AVAILABLE RECORDS ▸
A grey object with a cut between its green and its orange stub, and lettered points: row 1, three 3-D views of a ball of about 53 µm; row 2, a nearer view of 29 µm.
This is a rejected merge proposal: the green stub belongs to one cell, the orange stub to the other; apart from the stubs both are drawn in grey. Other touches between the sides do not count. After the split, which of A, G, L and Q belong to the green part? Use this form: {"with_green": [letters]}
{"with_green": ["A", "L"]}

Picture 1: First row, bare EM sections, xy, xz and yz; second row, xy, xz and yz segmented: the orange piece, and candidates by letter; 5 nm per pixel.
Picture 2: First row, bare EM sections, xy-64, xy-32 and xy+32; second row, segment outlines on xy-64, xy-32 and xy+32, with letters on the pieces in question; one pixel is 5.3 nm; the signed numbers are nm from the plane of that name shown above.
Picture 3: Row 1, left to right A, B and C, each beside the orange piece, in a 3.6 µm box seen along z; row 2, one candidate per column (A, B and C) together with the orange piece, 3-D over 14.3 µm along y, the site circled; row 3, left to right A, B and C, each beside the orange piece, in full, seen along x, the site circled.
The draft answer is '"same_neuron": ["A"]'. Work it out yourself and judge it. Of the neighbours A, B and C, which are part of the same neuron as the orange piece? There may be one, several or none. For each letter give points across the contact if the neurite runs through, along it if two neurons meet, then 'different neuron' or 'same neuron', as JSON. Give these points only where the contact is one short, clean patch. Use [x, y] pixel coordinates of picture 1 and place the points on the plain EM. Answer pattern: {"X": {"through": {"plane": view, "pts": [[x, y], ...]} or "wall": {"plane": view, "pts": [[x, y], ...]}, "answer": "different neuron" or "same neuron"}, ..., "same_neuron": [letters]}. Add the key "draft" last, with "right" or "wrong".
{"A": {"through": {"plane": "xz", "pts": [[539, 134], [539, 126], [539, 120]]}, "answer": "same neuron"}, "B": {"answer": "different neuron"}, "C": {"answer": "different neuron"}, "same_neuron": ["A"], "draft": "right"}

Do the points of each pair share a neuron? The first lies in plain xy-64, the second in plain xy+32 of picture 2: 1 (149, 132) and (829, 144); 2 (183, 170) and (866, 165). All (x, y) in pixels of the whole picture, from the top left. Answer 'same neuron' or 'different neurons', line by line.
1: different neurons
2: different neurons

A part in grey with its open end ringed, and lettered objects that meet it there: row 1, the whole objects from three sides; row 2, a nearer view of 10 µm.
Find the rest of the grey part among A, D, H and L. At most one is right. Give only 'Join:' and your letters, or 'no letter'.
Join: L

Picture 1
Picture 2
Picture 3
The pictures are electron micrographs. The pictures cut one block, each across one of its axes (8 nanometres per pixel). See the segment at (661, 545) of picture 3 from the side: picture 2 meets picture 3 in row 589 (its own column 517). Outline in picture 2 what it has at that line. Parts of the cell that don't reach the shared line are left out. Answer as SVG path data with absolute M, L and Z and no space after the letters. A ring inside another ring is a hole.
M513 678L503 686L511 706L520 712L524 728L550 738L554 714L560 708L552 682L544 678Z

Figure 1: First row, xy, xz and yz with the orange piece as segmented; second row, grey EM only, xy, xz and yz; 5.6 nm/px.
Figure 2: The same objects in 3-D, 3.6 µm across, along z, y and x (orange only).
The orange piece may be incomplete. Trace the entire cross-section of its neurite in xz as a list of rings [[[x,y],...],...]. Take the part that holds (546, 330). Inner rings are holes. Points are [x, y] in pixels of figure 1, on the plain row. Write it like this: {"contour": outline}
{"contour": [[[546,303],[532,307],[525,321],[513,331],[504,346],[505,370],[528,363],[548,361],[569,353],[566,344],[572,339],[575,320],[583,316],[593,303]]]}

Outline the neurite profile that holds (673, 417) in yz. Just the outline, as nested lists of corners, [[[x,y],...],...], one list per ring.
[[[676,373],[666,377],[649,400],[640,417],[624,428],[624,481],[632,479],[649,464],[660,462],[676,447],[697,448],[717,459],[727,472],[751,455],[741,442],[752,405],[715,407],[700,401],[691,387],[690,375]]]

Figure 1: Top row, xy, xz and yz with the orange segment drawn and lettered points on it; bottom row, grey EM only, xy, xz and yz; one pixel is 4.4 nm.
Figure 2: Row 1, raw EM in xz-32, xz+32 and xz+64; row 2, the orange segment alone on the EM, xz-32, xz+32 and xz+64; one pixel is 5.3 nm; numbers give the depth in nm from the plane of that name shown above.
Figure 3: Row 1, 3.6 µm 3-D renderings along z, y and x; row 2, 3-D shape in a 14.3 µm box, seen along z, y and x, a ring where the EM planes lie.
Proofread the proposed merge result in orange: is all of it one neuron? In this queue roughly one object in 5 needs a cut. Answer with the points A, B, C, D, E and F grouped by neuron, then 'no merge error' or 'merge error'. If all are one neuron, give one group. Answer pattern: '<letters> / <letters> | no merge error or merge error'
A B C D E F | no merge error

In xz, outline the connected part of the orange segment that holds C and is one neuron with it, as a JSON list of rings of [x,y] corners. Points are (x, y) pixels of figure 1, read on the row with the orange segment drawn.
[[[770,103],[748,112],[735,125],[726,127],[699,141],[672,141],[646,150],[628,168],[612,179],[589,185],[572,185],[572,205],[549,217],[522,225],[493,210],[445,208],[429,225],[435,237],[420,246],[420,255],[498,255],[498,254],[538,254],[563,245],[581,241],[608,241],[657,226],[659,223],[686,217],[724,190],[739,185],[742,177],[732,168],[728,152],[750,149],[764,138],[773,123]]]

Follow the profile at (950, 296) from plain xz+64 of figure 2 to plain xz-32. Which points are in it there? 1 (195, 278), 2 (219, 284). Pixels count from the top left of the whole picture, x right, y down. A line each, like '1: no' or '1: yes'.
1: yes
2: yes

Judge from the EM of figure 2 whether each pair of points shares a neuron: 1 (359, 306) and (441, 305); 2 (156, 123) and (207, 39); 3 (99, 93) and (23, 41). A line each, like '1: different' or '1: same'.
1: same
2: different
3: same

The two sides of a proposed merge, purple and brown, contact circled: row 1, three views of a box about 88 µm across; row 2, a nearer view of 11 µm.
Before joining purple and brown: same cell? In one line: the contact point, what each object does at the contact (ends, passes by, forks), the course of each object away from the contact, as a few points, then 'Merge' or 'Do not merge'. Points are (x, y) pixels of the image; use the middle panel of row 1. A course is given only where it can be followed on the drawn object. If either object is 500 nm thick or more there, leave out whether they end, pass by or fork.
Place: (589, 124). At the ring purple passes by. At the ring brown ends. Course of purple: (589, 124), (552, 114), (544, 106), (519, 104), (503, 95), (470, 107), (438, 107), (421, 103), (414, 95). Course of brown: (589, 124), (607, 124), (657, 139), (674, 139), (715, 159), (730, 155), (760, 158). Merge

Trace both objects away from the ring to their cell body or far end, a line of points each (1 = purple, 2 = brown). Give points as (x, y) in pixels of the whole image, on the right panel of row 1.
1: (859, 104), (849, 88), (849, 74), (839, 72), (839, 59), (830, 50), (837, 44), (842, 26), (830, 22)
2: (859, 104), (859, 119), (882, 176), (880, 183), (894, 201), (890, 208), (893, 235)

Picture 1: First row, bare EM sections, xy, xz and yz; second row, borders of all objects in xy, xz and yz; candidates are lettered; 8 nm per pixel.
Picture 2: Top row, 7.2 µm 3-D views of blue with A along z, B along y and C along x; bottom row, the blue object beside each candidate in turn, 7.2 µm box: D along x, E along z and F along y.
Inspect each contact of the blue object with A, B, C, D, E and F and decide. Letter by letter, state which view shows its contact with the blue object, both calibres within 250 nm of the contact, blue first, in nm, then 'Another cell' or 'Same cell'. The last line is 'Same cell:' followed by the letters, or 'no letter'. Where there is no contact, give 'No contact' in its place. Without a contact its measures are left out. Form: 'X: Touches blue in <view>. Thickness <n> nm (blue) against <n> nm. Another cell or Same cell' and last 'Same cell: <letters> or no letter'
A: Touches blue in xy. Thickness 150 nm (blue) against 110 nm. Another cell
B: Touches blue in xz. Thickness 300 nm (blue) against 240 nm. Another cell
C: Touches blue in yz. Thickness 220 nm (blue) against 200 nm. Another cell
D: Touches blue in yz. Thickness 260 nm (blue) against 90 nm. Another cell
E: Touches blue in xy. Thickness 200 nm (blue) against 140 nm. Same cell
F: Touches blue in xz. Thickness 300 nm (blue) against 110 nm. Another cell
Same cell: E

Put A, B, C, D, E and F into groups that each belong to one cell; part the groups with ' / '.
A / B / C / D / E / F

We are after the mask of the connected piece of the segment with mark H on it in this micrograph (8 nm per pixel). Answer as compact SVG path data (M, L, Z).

DIRECTIONS FOR THIS TASK ▸ Search the entries above for the string "segmented", and report each line where it occurs.

ANSWER TO THIS PROBLEM ▸
Picture 1: First row, bare EM sections, xy, xz and yz; second row, xy, xz and yz segmented: the orange piece, and candidates by letter; 5 nm per pixel.
Figure 1: First row, xy, xz and yz with the orange piece as segmented; second row, grey EM only, xy, xz and yz; 5.6 nm/px.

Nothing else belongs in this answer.